Kegiatan politik politisi maupun partai dilakukan sepanjang tahun dengan beragam bentuk, dari sidang-sidang di gedung DPR/MPR, debat di televisi, berpolemik di media, studi banding, kampanye tatap muka dengan "konstituen," mempopulerkan diri di pinggir-pinggir jalan, atau tampil di televisi milik pribadi.
Ternyata, keseharian politik banyak yang menarik untuk bincangkan. Misalnya yang berikut ini.
1. Bendera Partai
Partai cenderung melupakan tujuan utamanya yaitu memajukan Indonesia dan mengutamakan partai mereka sendiri.
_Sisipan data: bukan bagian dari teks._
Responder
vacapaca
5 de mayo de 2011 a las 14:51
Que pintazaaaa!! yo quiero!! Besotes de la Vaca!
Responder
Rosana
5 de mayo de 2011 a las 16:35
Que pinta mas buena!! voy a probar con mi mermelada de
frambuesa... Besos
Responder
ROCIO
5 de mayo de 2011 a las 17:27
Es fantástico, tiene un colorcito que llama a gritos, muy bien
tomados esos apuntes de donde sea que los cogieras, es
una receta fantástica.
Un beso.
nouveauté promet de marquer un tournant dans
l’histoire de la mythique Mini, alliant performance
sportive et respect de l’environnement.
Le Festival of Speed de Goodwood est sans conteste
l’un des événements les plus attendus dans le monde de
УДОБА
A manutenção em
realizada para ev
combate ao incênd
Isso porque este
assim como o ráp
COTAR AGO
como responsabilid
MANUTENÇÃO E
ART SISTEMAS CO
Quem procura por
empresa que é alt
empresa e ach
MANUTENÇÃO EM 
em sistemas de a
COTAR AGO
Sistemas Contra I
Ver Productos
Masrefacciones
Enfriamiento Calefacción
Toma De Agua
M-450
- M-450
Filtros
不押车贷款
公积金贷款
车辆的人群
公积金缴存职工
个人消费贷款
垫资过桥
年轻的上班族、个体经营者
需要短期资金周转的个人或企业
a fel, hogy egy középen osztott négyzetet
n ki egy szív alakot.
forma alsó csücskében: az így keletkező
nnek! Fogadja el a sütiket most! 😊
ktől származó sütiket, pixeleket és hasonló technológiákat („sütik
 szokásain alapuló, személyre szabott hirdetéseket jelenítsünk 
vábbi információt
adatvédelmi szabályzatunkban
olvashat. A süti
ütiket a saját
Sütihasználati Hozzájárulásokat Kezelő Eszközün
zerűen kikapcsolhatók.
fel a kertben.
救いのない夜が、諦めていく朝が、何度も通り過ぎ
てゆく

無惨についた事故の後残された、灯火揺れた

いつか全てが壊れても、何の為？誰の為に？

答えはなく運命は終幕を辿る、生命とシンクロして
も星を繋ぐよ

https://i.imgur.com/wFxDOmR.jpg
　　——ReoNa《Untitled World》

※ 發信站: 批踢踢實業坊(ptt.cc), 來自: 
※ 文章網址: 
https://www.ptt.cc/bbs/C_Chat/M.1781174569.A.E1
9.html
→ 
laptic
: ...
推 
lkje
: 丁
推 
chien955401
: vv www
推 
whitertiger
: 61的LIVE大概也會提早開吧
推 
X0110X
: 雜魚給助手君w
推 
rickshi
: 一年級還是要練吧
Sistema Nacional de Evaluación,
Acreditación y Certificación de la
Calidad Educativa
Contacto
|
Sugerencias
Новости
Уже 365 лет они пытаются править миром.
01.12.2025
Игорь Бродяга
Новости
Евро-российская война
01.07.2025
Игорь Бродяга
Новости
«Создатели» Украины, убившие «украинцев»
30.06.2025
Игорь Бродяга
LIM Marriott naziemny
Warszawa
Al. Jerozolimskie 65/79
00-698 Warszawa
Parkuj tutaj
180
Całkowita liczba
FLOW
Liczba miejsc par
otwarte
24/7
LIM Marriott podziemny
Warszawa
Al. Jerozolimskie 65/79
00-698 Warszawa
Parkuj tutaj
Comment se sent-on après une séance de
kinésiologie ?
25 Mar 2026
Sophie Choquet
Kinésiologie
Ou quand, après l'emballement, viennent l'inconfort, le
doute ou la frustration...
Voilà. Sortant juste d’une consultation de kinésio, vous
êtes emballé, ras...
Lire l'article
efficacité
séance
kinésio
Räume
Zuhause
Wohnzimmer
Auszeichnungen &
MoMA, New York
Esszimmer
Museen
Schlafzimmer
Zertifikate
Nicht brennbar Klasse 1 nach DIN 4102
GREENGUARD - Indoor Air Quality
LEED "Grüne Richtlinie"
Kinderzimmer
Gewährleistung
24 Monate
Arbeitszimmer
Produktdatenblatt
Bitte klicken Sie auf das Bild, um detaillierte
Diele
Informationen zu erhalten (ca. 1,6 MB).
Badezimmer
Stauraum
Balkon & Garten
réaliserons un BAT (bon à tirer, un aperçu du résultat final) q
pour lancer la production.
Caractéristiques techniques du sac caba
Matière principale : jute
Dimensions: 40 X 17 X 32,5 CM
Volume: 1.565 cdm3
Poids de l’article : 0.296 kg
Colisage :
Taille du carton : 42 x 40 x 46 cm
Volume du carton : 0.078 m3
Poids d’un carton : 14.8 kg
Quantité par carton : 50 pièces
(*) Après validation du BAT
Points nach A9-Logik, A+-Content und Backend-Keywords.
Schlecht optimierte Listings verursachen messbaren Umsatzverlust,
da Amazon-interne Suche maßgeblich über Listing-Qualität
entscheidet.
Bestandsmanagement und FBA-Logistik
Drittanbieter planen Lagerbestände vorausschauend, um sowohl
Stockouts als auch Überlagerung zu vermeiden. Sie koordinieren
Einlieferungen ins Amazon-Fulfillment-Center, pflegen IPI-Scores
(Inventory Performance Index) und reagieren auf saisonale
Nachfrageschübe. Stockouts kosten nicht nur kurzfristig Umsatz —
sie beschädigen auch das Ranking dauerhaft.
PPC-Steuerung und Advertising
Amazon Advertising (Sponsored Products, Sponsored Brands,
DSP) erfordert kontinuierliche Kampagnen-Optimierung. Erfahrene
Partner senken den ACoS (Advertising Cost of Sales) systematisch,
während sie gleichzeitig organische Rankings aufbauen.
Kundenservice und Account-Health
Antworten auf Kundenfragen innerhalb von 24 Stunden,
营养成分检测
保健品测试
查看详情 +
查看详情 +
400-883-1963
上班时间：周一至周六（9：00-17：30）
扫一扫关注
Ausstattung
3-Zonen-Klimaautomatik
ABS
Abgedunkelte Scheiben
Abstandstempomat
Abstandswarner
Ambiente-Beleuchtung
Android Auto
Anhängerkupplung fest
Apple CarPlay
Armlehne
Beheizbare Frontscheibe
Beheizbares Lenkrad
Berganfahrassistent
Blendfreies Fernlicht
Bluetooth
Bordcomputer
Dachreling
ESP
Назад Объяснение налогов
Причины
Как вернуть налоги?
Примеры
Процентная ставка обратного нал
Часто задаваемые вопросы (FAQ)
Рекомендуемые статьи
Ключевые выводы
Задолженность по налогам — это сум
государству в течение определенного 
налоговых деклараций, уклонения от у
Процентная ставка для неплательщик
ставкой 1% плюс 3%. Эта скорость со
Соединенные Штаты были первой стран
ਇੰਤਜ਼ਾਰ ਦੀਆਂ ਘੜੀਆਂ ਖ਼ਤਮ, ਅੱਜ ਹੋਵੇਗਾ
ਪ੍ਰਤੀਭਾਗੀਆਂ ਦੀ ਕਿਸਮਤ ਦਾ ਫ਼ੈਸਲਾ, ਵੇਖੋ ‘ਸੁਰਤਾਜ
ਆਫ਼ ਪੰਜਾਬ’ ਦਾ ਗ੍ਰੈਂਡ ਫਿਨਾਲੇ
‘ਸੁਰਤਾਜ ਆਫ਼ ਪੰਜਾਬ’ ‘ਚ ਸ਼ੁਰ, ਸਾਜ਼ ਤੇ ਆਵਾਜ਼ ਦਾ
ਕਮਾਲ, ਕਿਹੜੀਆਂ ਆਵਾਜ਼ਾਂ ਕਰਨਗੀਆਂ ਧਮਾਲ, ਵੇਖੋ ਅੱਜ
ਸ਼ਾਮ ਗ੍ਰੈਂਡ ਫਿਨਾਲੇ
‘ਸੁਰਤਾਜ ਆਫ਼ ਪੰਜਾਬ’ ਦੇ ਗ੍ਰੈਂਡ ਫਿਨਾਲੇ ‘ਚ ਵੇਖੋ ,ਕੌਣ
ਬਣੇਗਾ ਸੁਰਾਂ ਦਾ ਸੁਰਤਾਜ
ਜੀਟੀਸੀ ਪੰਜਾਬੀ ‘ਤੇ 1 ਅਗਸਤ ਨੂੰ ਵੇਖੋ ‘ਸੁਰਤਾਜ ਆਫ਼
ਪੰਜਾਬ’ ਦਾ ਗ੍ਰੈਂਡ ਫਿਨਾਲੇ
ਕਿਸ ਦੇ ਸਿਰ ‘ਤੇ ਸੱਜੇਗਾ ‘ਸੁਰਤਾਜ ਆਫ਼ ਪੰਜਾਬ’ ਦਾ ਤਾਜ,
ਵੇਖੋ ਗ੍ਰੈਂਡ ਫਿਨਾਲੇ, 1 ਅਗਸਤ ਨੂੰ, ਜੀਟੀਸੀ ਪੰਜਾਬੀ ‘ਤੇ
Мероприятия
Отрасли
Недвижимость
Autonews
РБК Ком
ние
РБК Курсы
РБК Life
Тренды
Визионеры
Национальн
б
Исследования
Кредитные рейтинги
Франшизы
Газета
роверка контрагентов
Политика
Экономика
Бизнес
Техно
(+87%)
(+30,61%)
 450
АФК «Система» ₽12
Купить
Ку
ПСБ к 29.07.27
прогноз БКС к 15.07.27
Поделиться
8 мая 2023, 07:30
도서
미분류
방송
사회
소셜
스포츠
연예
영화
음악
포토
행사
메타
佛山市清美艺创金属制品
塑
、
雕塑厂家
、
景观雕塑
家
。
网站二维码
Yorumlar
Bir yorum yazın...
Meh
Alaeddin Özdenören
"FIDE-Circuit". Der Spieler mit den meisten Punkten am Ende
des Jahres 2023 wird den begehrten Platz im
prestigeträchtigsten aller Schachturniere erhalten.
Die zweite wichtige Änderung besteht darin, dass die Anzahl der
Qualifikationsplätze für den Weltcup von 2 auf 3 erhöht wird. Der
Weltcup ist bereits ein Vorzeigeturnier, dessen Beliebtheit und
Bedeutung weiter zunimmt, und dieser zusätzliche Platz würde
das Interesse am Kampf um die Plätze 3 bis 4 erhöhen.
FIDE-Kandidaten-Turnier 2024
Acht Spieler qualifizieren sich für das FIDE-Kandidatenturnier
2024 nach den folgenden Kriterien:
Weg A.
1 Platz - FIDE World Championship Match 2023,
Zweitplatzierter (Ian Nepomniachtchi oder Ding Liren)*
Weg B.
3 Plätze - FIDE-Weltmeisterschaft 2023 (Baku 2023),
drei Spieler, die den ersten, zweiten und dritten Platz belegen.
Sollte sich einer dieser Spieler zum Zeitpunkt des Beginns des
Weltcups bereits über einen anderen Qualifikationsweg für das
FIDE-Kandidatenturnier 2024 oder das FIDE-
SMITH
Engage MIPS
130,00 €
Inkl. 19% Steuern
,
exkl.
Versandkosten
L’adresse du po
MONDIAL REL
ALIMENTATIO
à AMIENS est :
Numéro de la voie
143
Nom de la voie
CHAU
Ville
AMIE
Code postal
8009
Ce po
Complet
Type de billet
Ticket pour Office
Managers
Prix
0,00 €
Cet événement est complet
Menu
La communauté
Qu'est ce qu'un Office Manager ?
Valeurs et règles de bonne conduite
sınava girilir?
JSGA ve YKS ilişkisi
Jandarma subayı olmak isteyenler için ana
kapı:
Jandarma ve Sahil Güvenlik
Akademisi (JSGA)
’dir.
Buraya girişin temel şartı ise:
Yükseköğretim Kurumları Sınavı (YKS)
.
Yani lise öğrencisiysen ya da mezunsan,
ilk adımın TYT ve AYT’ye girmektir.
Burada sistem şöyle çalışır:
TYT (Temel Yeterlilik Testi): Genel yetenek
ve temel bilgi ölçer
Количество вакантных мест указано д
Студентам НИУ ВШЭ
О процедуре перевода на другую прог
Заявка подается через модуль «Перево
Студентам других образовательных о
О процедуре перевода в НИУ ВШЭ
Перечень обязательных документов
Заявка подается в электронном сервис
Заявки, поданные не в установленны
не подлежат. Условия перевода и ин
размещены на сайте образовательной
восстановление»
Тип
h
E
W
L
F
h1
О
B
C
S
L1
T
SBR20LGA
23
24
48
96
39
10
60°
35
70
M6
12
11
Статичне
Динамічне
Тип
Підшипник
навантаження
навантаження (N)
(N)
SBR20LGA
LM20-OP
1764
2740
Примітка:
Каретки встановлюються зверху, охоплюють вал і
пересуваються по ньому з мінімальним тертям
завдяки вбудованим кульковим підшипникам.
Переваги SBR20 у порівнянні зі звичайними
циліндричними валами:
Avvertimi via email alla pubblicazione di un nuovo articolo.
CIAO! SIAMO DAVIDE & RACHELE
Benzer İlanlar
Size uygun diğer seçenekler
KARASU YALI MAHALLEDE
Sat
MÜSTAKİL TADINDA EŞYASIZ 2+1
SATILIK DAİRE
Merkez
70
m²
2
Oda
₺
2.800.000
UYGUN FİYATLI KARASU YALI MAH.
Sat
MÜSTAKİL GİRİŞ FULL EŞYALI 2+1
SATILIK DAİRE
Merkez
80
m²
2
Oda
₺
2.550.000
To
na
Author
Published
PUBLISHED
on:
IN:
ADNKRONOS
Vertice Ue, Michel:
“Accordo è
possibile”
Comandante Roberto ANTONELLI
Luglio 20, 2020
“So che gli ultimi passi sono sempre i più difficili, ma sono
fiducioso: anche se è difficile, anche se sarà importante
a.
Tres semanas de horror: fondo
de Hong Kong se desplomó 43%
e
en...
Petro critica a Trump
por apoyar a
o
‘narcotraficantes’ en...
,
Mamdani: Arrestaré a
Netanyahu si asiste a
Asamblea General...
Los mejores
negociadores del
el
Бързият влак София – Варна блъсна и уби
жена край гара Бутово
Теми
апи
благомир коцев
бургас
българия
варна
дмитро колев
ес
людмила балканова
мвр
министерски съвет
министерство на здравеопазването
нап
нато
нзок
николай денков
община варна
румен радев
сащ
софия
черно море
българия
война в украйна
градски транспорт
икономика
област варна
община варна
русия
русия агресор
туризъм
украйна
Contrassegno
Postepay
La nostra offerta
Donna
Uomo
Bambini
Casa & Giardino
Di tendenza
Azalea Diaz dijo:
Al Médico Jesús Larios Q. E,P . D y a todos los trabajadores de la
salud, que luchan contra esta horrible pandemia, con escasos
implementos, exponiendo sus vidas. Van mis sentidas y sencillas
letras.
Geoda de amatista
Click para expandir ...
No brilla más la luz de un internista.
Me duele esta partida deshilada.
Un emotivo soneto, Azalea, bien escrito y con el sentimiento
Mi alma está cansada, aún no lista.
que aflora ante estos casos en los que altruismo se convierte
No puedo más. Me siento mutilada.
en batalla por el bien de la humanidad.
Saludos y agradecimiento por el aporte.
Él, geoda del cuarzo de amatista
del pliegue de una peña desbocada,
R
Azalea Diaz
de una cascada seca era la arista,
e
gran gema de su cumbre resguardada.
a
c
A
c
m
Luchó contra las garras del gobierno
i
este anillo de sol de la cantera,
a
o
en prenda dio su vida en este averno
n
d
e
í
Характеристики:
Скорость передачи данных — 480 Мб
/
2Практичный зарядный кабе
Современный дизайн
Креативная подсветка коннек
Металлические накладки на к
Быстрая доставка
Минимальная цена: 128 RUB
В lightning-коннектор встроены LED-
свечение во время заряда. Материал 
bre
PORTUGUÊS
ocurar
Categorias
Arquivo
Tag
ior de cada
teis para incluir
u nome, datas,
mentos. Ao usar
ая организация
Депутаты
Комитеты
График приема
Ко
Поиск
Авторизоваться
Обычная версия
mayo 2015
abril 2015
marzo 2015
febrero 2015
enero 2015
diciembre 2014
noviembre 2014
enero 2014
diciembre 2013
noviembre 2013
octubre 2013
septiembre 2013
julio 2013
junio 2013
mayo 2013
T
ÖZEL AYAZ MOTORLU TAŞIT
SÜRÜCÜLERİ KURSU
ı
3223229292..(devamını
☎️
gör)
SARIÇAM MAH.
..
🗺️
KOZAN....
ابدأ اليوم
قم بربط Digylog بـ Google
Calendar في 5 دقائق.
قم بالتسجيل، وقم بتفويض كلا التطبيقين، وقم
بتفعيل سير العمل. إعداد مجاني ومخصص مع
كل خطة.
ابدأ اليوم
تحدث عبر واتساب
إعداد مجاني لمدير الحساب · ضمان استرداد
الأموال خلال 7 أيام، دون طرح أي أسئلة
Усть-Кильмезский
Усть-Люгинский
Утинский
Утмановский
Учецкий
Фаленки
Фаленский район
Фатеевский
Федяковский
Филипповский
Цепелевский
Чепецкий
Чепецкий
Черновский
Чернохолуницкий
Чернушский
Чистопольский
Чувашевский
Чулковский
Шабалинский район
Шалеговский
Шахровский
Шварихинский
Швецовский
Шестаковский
Hal ini sudah terjadi di alam bawah sadar, sehingga bendera RI kadang tidak ada di kantor partai, sementara bendera partainya dibuat amat sangat tinggi dan ukurannya amat sangat besar. Untuk membuat tiangnya saja mungkin menelan biaya puluhan juta karena menggunakan tiang rig dari besi dan didirikan oleh profesional. Penulis melihatnya di sebuah kantor partai besar di bilangan Jl. Antasari, Jakarta. Anda pernah juga menyaksikan yang lain?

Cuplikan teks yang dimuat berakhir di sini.